Di sebelah kolam renang ada panggangan dan meja dengan berbagai bahan yang disiapkan seperti daging berbumbu, sayuran, dan jamur. Selain Zhang Hai dan Sun Kun, Ling dan Ying juga berdiri di depan panggangan. Keduanya menatap bahan-bahan di atas api dengan hati-hati dan tanpa berkedip.
“Saudaraku, ini benar-benar enak,” kata Jiang Zhuying sambil makan.
Jiang Liushi hanya menatapnya. “Gadis kecil, kamu harus mencoba memanggang sendiri daripada makan sepanjang waktu.”
Jiang Zhuying tersenyum dan meringis sebelum mendekatinya. Kemudian, dia menatap kakaknya dengan penuh arti dan berbisik, “Saudaraku tersayang, sebaiknya kamu menyelesaikan urusan cintamu dulu …”
“Urusan cinta? Uh …” Jiang Liushi tercengang. Dia bertanya-tanya apakah saudara perempuannya tahu apa yang terjadi sebelumnya antara dia dan Xiang Xuehai. Dia merasa sangat beruntung bahwa dia telah mengendalikan dirinya sendiri. Kalau tidak, dia tidak akan bisa menghadapi saudara perempuannya lagi.
Segera, gadis-gadis lain berjalan mendekat. Jiang Liushi memandang mereka, dan dia merasa agak malu ketika matanya tertuju pada Xiang Xuehai.
“Datang dan makan. Memang enak,” kata Jiang Liushi sambil tersenyum.
Xiang Xuehai mengangguk, dan dia dengan anggun mengambil beberapa potong daging panggang, meletakkannya di piringnya. Kemudian, dia duduk di kursi dan mencicipinya perlahan.
Pada saat itu, Li Yuxin dengan lembut menarik Ran Xiyu dan berkata, “Xiyu, Xiyu, ayo barbekyu bersama.”
“Eh? Ide bagus…” kata Ran Xiyu dan mengikuti Li Yuxin ke panggangan.
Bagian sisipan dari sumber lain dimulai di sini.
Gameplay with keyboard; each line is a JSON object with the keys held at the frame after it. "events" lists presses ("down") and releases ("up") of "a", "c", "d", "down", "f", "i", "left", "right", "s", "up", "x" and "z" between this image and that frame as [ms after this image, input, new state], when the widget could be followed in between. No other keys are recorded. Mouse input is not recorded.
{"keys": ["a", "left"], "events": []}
Panggangan terbuat dari baja dan untuk menggunakannya seseorang perlu membakar arang. Meskipun Li Yuxin cukup pandai memasak, dia belum pernah menggunakan alat primitif seperti itu. Itu juga pertama kalinya Ran Xiyu menggunakan alat tua seperti itu. Itu wajar karena Ran Xiyu lahir di keluarga yang sangat kaya, dan dia tidak pernah perlu berurusan dengan tugas-tugas kasar seperti memasak.
Tetap saja, mereka berdua sangat berhati-hati saat menangani bahan-bahan di atas api. Mata Ran Xiiyu bahkan memancarkan kilau perak saat dia memusatkan semua perhatiannya pada bahan-bahannya. Pada keadaan seperti itu, Ran Xiyu bisa melihat setiap perubahan halus pada bahan-bahannya. Dia menyelesaikan semua proses dengan lancar dan indah. Untuk memanggang, dia langsung menggunakan kekuatan mentalnya, jadi kesulitan mengendalikan api bukanlah apa-apa bagi Ran Xiyu.
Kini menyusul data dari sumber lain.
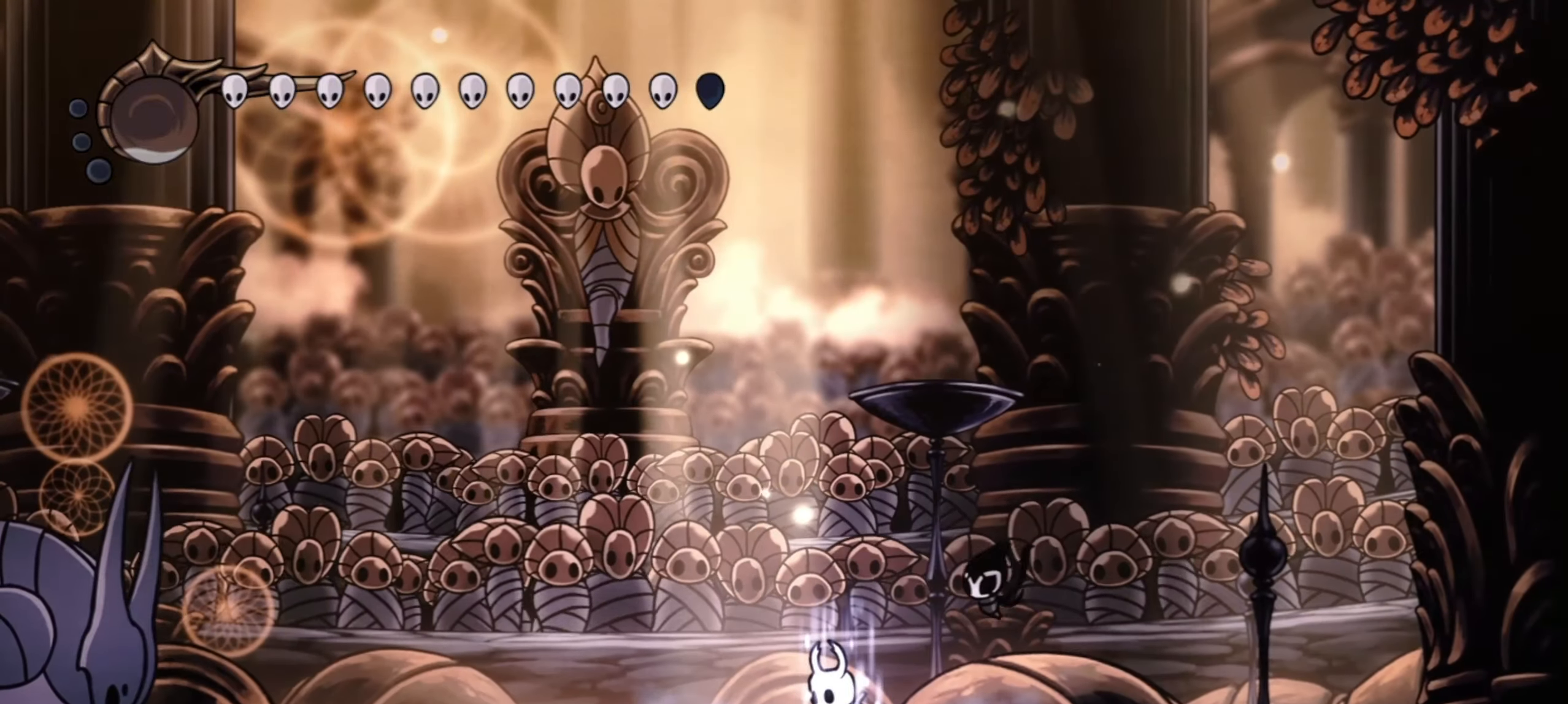
{"keys": ["left"], "events": [[400, "a", "up"]]}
Setelah melihat bahwa Ran Xiyu memanfaatkan kekuatannya, Li Yuxin juga menggunakan kemampuan spesialnya. Saat dia memutar steak mutan, dia mengaktifkan kekuatannya, dan pisau bedah muncul. Dia menggunakannya sebagai pisau dan mengiris steak dengan hati-hati sebelum memutarnya. Tidak berlebihan untuk mengatakan bahwa kedua gadis itu membuat karya seni, bukan barbekyu biasa.
Jiang Liushi ternganga. “Ini hanya barbekyu, mengapa kalian berdua begitu serius?”
Segera, batch pertama makanan panggang sudah siap.
“Saudara Jiang, silakan cicipi masakan Xiyu dan saya. Saya bertanggung jawab atas daging, sementara Xiyu memasak sayuran, ”kata Li Yuxin dengan gembira.
Ran Xiyu hanya berdiri di sana tanpa mengucapkan sepatah kata pun sampai Li Yuxin berbicara lagi. “Uh … Kakak Jiang, maukah kamu mencicipinya?” Kemudian, mereka menyerahkan makanan lezat itu kepada Jiang Liushi dengan senyum malu-malu.
Jiang Liushi mencicipi makanan dengan penuh semangat dan berkata, “Wow! Saya sangat menikmati ini! Itu bagus! Xiyu dan Yuxin, kamu cukup pandai memasak!”
Pujian Jiang Liushi membuat Ran Xiyu dan Li Yuxin merasa senang
Tiba-tiba, Xiang Xuehai meletakkan piring di tangannya di atas meja. Kemudian, dia berdiri dan berkata, “Oh, aku sangat lapar. Aku juga harus membantu memasak.” Xiang Xuehai menyadari bahwa baik Li Yuxin dan Ran Xiyu berusaha mengungkapkan perasaan mereka. Secara naluriah, Xiang Xuehai merasa kedua gadis itu spesial bagi Jiang Liushi. Dia yakin bahwa baik Ran Xiyu dan Li Yuxin memiliki perasaan yang mendalam terhadap Jiang Liushi, yang cukup normal. Bagaimanapun, mereka hidup dalam kendaraan yang sama, mengalami banyak krisis dan momen bahagia bersama. Jika mereka tidak menyukai Jiang Liushi, itu akan sedikit aneh.
Meski begitu, Xiang Xuehai tidak bisa menyerah karena alasan itu. Tak satu pun dari mereka adalah pacar Jiang Liushi, jadi mereka semua berhak untuk bersaing. Ketika Xiang Xuehai berjalan di depan panggangan, dia menjadi sangat bingung. Sebelum kiamat, dia telah menjadi bintang terkenal, dan keluarganya kaya. Karena itu, dia mirip dengan Ran Xiyu, tidak berpengalaman dalam cara memasak seperti itu. Sejujurnya, dia belum pernah memasak sebelumnya.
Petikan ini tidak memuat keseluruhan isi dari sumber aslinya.